Le problème de la chasse
La chasse menace 88 % des forêts tropicales : c'est une activité qui ne peut être considérée comme négative dans tous les contextes, car elle fait partie intrinsèque du mode de vie de certaines cultures qui cohabitent avec leur environnement naturel. Cependant, d’autres formes d’exploitation non durables, comme la chasse commerciale et le commerce illégal d’espèces, menacent de plus en plus l’intégrité écologique des forêts tropicales.
« Lorsque le contrôle de ces activités est réduit, la chasse à la faune sauvage devient l'une des principales causes de perte de biodiversité dans le monde. Ce que nous avons réussi avec ces cartes, c'est de montrer précisément où se concentre cette pression et comment elle évolue au fil du temps », explique Ana Benítez, chercheuse au MNCN.
À l’aide d’algorithmes d’apprentissage automatique, l’équipe a comparé des centaines d’études sur la pression de chasse entre 2000 et 2015 avec des informations provenant de 2 463 sites répartis en Afrique, en Asie et en Amérique tropicale, qui incluent l’analyse de variables écologiques et socio-économiques.
La chasse menace 88 % des forêts tropicales : les données ont montré une augmentation significative de la probabilité d'une chasse accrue à l'échelle mondiale et ont généré un ensemble de cartes à haute résolution (1 km²) qui estiment la probabilité de chasser n'importe où dans les forêts tropicales.
La chasse de plus en plus répandue
L'accessibilité est le principal facteur expliquant pourquoi la chasse menace 88% des forêts tropicales. En fait, la probabilité augmente considérablement dans les zones situées à moins de 25 kilomètres des villes et villages, ce qui fait de la distance aux établissements humains le prédicteur le plus important.
« L’expansion des infrastructures et l’accès accru aux zones reculées facilitent l’expansion géographique de formes de chasse non durables dans des régions qui restaient jusqu’à récemment relativement protégées », explique Martin Philippe, chercheur au MNCN.
« Cette tendance est particulièrement inquiétante car elle peut provoquer l'effet de forêts vides : des écosystèmes qui maintiennent apparemment leur couvert forestier, mais qui ont perdu une grande partie de leur faune à cause de la surexploitation », précise le chercheur.

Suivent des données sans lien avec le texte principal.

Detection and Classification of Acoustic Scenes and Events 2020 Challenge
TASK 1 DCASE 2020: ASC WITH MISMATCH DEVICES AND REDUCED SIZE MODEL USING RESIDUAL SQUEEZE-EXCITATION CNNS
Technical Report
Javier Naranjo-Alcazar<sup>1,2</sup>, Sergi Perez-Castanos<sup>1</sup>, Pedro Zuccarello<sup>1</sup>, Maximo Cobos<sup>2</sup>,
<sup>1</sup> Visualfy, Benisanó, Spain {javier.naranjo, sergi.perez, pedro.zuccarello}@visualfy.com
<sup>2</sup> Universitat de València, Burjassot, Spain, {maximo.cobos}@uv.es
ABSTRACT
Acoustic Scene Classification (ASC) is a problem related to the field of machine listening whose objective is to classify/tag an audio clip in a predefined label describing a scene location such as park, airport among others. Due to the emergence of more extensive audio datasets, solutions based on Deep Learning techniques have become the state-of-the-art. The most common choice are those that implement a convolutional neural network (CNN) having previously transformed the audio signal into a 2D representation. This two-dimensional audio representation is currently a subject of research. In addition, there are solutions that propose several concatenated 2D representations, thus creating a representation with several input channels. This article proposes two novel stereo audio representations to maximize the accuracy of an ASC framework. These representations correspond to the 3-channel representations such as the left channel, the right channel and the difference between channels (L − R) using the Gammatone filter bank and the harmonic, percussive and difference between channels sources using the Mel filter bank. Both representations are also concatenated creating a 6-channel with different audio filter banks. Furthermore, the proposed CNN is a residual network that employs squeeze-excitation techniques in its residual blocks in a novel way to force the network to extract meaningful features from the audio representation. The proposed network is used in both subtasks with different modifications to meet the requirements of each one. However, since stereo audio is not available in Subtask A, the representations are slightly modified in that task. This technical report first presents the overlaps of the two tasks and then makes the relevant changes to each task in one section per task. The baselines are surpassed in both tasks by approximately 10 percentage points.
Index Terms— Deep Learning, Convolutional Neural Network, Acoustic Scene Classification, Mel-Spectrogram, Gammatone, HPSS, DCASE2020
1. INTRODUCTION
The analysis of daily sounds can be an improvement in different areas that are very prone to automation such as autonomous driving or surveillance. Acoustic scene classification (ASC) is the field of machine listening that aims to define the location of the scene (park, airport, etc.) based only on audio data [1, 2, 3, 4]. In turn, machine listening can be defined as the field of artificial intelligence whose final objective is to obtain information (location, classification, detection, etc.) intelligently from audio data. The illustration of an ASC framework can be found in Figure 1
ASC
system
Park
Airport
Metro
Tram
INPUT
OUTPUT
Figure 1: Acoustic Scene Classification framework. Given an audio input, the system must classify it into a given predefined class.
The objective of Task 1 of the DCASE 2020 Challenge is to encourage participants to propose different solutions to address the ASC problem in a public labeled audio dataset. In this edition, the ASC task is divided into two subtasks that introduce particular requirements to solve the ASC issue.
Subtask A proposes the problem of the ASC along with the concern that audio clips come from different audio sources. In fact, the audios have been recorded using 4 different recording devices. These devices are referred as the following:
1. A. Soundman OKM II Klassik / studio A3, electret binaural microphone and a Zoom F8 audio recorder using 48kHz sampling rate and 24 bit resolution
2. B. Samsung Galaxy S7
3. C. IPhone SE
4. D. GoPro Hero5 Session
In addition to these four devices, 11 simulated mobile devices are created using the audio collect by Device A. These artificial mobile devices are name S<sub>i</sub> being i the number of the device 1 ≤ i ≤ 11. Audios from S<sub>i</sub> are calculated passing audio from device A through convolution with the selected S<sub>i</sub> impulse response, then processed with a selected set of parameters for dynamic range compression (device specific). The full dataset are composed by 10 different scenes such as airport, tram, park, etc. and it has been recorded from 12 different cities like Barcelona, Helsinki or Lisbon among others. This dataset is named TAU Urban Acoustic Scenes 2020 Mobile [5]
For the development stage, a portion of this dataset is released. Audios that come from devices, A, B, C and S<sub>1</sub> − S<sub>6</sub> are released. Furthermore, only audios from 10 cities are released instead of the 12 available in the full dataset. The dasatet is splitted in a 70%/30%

Les augmentations les plus notables ont été enregistrées dans la zone indo-malaisienne et dans certaines régions néotropicales, tandis que l'Afrique tropicale a montré une situation relativement stable.
« Les plus grandes expansions ont été observées à la fois dans des régions comme l'Asie du Sud-Est, où la pression humaine est très forte, et dans des zones historiquement considérées comme éloignées, comme de vastes zones du bassin amazonien. Les refuges les plus importants sont situés dans des zones où l'isolement géographique continue de rendre l'accès difficile, comme l'intérieur de Bornéo, la Papouasie-Nouvelle-Guinée, l'Afrique centrale et l'ouest de l'Amazonie », explique Iago Ferreiro-Arias, chercheur du MNCN.
Un nouvel outil pour la conservation de la biodiversité
La chasse menace 88 % des forêts tropicales : contrairement à d’autres menaces environnementales, comme la déforestation ou l’urbanisation, la chasse est difficile à détecter grâce à la télédétection et aux images satellites, d’où la pertinence de ces cartes qui fournissent des données aussi pertinentes qu’inconnues jusqu’à présent.
Savoir comment la chasse augmente est vital pour la planification de la conservation, un outil de base pour la mise en œuvre du Cadre mondial Kunming-Montréal pour la biodiversité et des objectifs de développement durable des nations.
« Notre objectif n'est pas de remplacer les connaissances locales ou les évaluations de terrain, mais de fournir une couche d'informations standardisée qui nous permet de comprendre où l'exposition potentielle à la chasse est la plus importante et comment cette exposition évolue au fil du temps », conclut Philippe-Lesaffre.
Pour prendre soin de la nature, il ne suffit pas de regarder les photos prises depuis l’espace. Poser un diagnostic précis sur le terrain est essentiel si l'on veut réagir à temps et protéger la biodiversité encore debout.